3. Clear browser cache and disable unnecessary extensions
4. Use **Chrome or Edge** (recommended browsers for PAI Designer)

**Verification**
- UI remains responsive during editing
- Save and load operations complete in <10 seconds
- Canvas zoom/pan works smoothly

## FAQ

**Q: How do I view detailed logs for a failed component?**  
A: In the pipeline run details page, click the failed component, then go to the "Logs" tab. You can also access raw logs in the OSS logging directory specified in your job configuration.

**Q: What permissions are required to use Machine Learning Designer?**  
A: At minimum, the user needs `pai:CreateJob`, `pai:ListJobs`, `oss:GetObject`, and `oss:PutObject` permissions. Full access is granted via the `AliyunPAIFullAccess` and `AliyunOSSFullAccess` RAM policies.

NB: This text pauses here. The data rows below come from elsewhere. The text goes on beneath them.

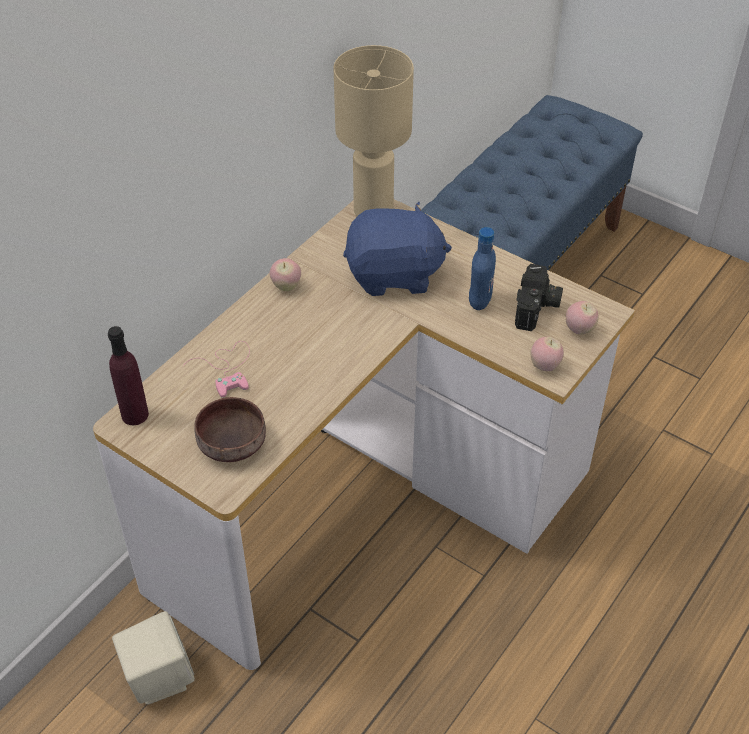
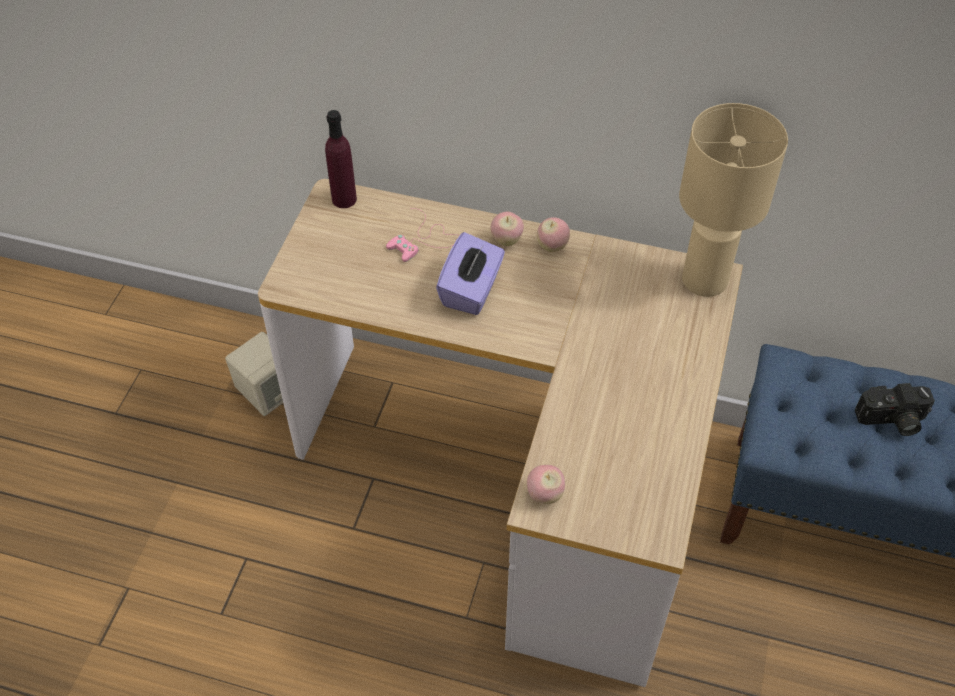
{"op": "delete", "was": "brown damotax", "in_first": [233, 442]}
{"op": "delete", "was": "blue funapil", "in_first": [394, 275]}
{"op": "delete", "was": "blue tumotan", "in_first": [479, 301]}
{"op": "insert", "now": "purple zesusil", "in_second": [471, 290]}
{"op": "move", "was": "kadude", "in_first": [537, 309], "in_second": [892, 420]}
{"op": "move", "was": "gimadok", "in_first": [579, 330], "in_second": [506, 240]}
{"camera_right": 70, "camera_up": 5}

**Q: Can I use my own Docker image in Designer components?**  
A: Yes. In the component configuration, specify a valid image URI from Alibaba Cloud Container Registry (ACR). The image must include Python 3.7+ and required ML libraries.

**Q: Why does my pipeline succeed but produce empty output?**  
A: This often occurs when output paths are misconfigured. Verify that your component writes to the correct output variable (e.g., `/mnt/output/data`) and that the OSS output path is writable.

**Q: How do I enable debug mode for component execution?**  
A: Set the environment variable `LOG_LEVEL=DEBUG` in the component’s advanced settings. This increases verbosity in the execution logs, showing detailed step-by-step output.